◆ Problem statement: Skip every image and restate the data word for word.

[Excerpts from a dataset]
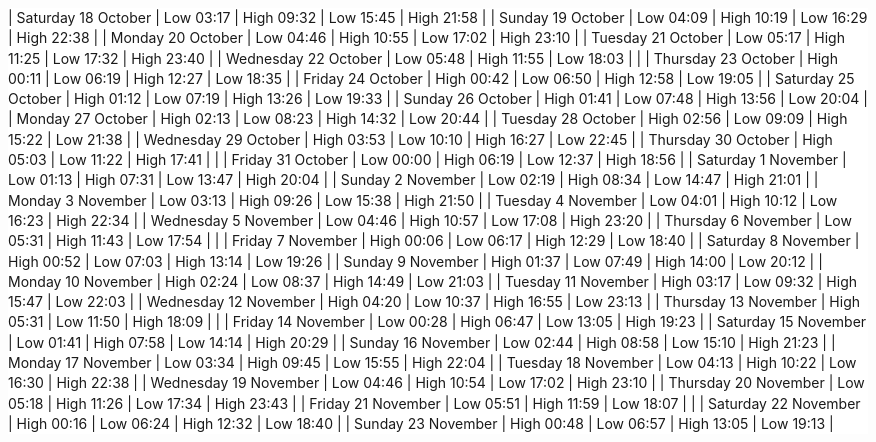 | Saturday 18 October | Low 03:17 | High 09:32 | Low 15:45 | High 21:58 | 
| Sunday 19 October | Low 04:09 | High 10:19 | Low 16:29 | High 22:38 | 
| Monday 20 October | Low 04:46 | High 10:55 | Low 17:02 | High 23:10 | 
| Tuesday 21 October | Low 05:17 | High 11:25 | Low 17:32 | High 23:40 | 
| Wednesday 22 October | Low 05:48 | High 11:55 | Low 18:03 |  | 
| Thursday 23 October | High 00:11 | Low 06:19 | High 12:27 | Low 18:35 | 
| Friday 24 October | High 00:42 | Low 06:50 | High 12:58 | Low 19:05 | 
| Saturday 25 October | High 01:12 | Low 07:19 | High 13:26 | Low 19:33 | 
| Sunday 26 October | High 01:41 | Low 07:48 | High 13:56 | Low 20:04 | 
| Monday 27 October | High 02:13 | Low 08:23 | High 14:32 | Low 20:44 | 
| Tuesday 28 October | High 02:56 | Low 09:09 | High 15:22 | Low 21:38 | 
| Wednesday 29 October | High 03:53 | Low 10:10 | High 16:27 | Low 22:45 | 
| Thursday 30 October | High 05:03 | Low 11:22 | High 17:41 |  | 
| Friday 31 October | Low 00:00 | High 06:19 | Low 12:37 | High 18:56 | 
| Saturday 1 November | Low 01:13 | High 07:31 | Low 13:47 | High 20:04 | 
| Sunday 2 November | Low 02:19 | High 08:34 | Low 14:47 | High 21:01 | 
| Monday 3 November | Low 03:13 | High 09:26 | Low 15:38 | High 21:50 | 
| Tuesday 4 November | Low 04:01 | High 10:12 | Low 16:23 | High 22:34 | 
| Wednesday 5 November | Low 04:46 | High 10:57 | Low 17:08 | High 23:20 | 
| Thursday 6 November | Low 05:31 | High 11:43 | Low 17:54 |  | 
| Friday 7 November | High 00:06 | Low 06:17 | High 12:29 | Low 18:40 | 
| Saturday 8 November | High 00:52 | Low 07:03 | High 13:14 | Low 19:26 | 
| Sunday 9 November | High 01:37 | Low 07:49 | High 14:00 | Low 20:12 | 
| Monday 10 November | High 02:24 | Low 08:37 | High 14:49 | Low 21:03 | 
| Tuesday 11 November | High 03:17 | Low 09:32 | High 15:47 | Low 22:03 | 
| Wednesday 12 November | High 04:20 | Low 10:37 | High 16:55 | Low 23:13 | 
| Thursday 13 November | High 05:31 | Low 11:50 | High 18:09 |  | 
| Friday 14 November | Low 00:28 | High 06:47 | Low 13:05 | High 19:23 | 
| Saturday 15 November | Low 01:41 | High 07:58 | Low 14:14 | High 20:29 | 
| Sunday 16 November | Low 02:44 | High 08:58 | Low 15:10 | High 21:23 | 
| Monday 17 November | Low 03:34 | High 09:45 | Low 15:55 | High 22:04 | 
| Tuesday 18 November | Low 04:13 | High 10:22 | Low 16:30 | High 22:38 | 
| Wednesday 19 November | Low 04:46 | High 10:54 | Low 17:02 | High 23:10 | 
| Thursday 20 November | Low 05:18 | High 11:26 | Low 17:34 | High 23:43 | 
| Friday 21 November | Low 05:51 | High 11:59 | Low 18:07 |  | 
| Saturday 22 November | High 00:16 | Low 06:24 | High 12:32 | Low 18:40 | 
| Sunday 23 November | High 00:48 | Low 06:57 | High 13:05 | Low 19:13 |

◆ Reply to the task:
 | Saturday 18 October | Low 03:17 | High 09:32 | Low 15:45 | High 21:58 | 
| Sunday 19 October | Low 04:09 | High 10:19 | Low 16:29 | High 22:38 | 
| Monday 20 October | Low 04:46 | High 10:55 | Low 17:02 | High 23:10 | 
| Tuesday 21 October | Low 05:17 | High 11:25 | Low 17:32 | High 23:40 | 
| Wednesday 22 October | Low 05:48 | High 11:55 | Low 18:03 |  | 
| Thursday 23 October | High 00:11 | Low 06:19 | High 12:27 | Low 18:35 | 
| Friday 24 October | High 00:42 | Low 06:50 | High 12:58 | Low 19:05 | 
| Saturday 25 October | High 01:12 | Low 07:19 | High 13:26 | Low 19:33 | 
| Sunday 26 October | High 01:41 | Low 07:48 | High 13:56 | Low 20:04 | 
| Monday 27 October | High 02:13 | Low 08:23 | High 14:32 | Low 20:44 | 
| Tuesday 28 October | High 02:56 | Low 09:09 | High 15:22 | Low 21:38 | 
| Wednesday 29 October | High 03:53 | Low 10:10 | High 16:27 | Low 22:45 | 
| Thursday 30 October | High 05:03 | Low 11:22 | High 17:41 |  | 
| Friday 31 October | Low 00:00 | High 06:19 | Low 12:37 | High 18:56 | 
| Saturday 1 November | Low 01:13 | High 07:31 | Low 13:47 | High 20:04 | 
| Sunday 2 November | Low 02:19 | High 08:34 | Low 14:47 | High 21:01 | 
| Monday 3 November | Low 03:13 | High 09:26 | Low 15:38 | High 21:50 | 
| Tuesday 4 November | Low 04:01 | High 10:12 | Low 16:23 | High 22:34 | 
| Wednesday 5 November | Low 04:46 | High 10:57 | Low 17:08 | High 23:20 | 
| Thursday 6 November | Low 05:31 | High 11:43 | Low 17:54 |  | 
| Friday 7 November | High 00:06 | Low 06:17 | High 12:29 | Low 18:40 | 
| Saturday 8 November | High 00:52 | Low 07:03 | High 13:14 | Low 19:26 | 
| Sunday 9 November | High 01:37 | Low 07:49 | High 14:00 | Low 20:12 | 
| Monday 10 November | High 02:24 | Low 08:37 | High 14:49 | Low 21:03 | 
| Tuesday 11 November | High 03:17 | Low 09:32 | High 15:47 | Low 22:03 | 
| Wednesday 12 November | High 04:20 | Low 10:37 | High 16:55 | Low 23:13 | 
| Thursday 13 November | High 05:31 | Low 11:50 | High 18:09 |  | 
| Friday 14 November | Low 00:28 | High 06:47 | Low 13:05 | High 19:23 | 
| Saturday 15 November | Low 01:41 | High 07:58 | Low 14:14 | High 20:29 | 
| Sunday 16 November | Low 02:44 | High 08:58 | Low 15:10 | High 21:23 | 
| Monday 17 November | Low 03:34 | High 09:45 | Low 15:55 | High 22:04 | 
| Tuesday 18 November | Low 04:13 | High 10:22 | Low 16:30 | High 22:38 | 
| Wednesday 19 November | Low 04:46 | High 10:54 | Low 17:02 | High 23:10 | 
| Thursday 20 November | Low 05:18 | High 11:26 | Low 17:34 | High 23:43 | 
| Friday 21 November | Low 05:51 | High 11:59 | Low 18:07 |  | 
| Saturday 22 November | High 00:16 | Low 06:24 | High 12:32 | Low 18:40 | 
| Sunday 23 November | High 00:48 | Low 06:57 | High 13:05 | Low 19:13 |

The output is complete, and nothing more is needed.